Snap video leaves a lingering image from one of the Charleston victims
Before Tywanza Sanders was shot and killed at his Bible study at Emanuel AME in Charleston, he published two Snaps to his social media profile.
One Snap showed Sanders at a barber shop, said Keon Gordon, Sanders’ friend since high school. The other was of the Bible study at the church on June 17, 2015, shortly before Sanders and eight other black parishioners were shot and killed.
The video he captured was dark and the caption was illegible on the courtroom’s small screens Friday. The video he captured was dark and the caption was illegible on the courtroom’s small screens Friday. But the video showed in the background the man he believed to be “the killer,” Gordon said.
Gordon, 26, was the 11th witness on the second day of the federal death penalty trial of Dylann Roof, 22.
A Snap, he said, is a short video of 10 seconds or less, that is deleted 24 hours after it is published. It was available only to Sanders’ friends.
Gordon said when he learned the next day of the slaying, he thought it was “surreal that someone would do something like that.”

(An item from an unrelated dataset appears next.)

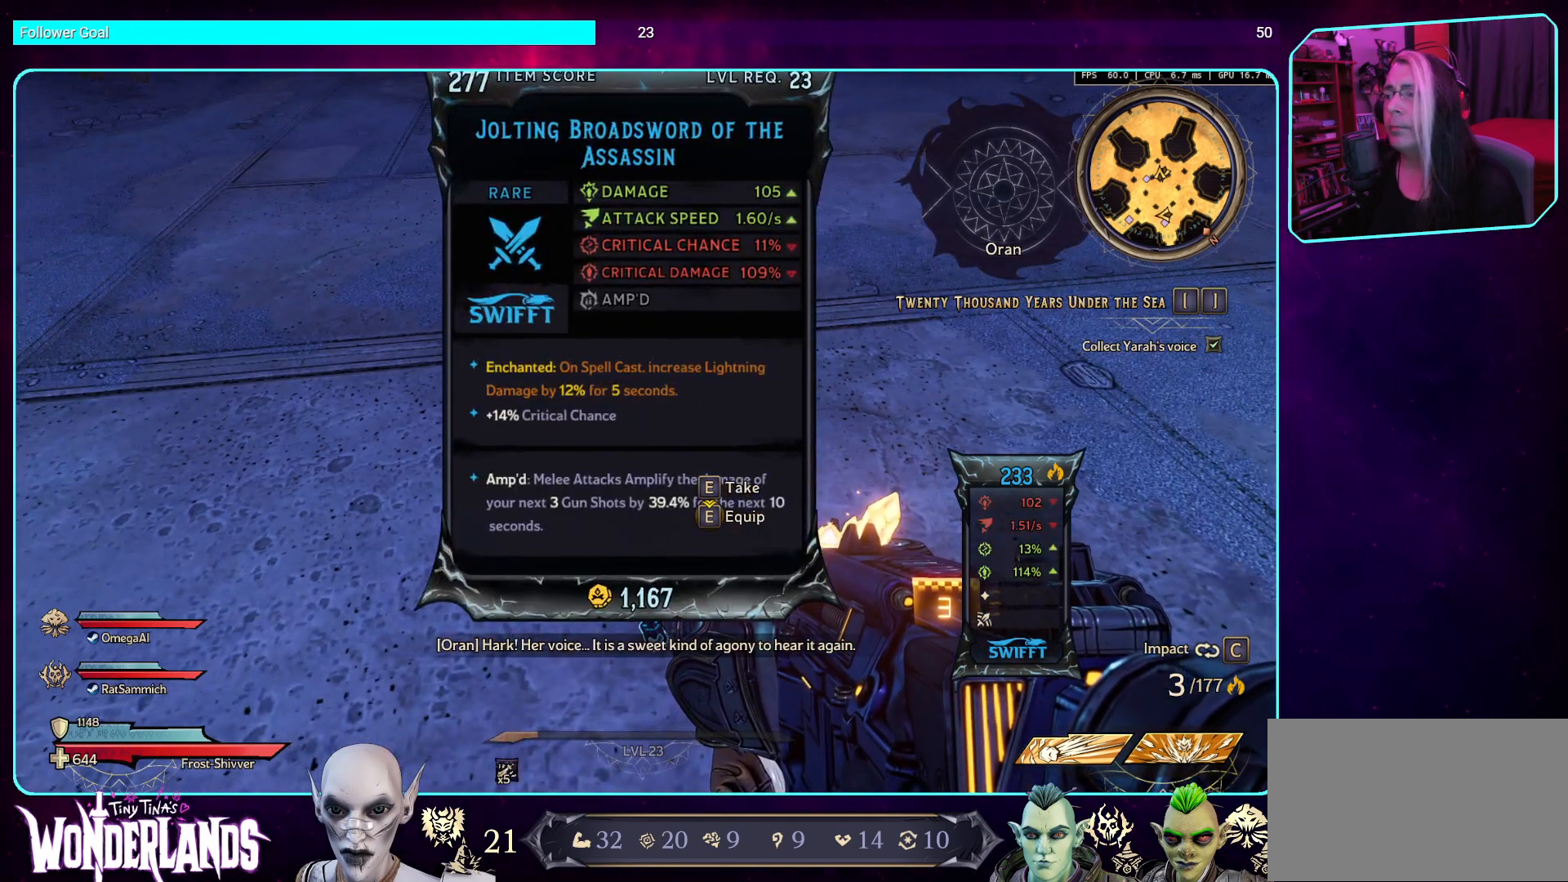
{"keys": [], "mouse": [], "events": []}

Then, he testified under questioning of Justice Department attorney Stephen Curran that he noticed there was a notification that Sanders had taken a Snap.
Gordon said he grabbed another phone to record his friend’s last post.
“Just because it was the last thing he posted and I thought it was something worth keeping,” said Gordon of the video.
He took three screenshots of the Snap and turned them over to the FBI, he told the jury.
Roof remained motionless throughout Gordon’s testimony.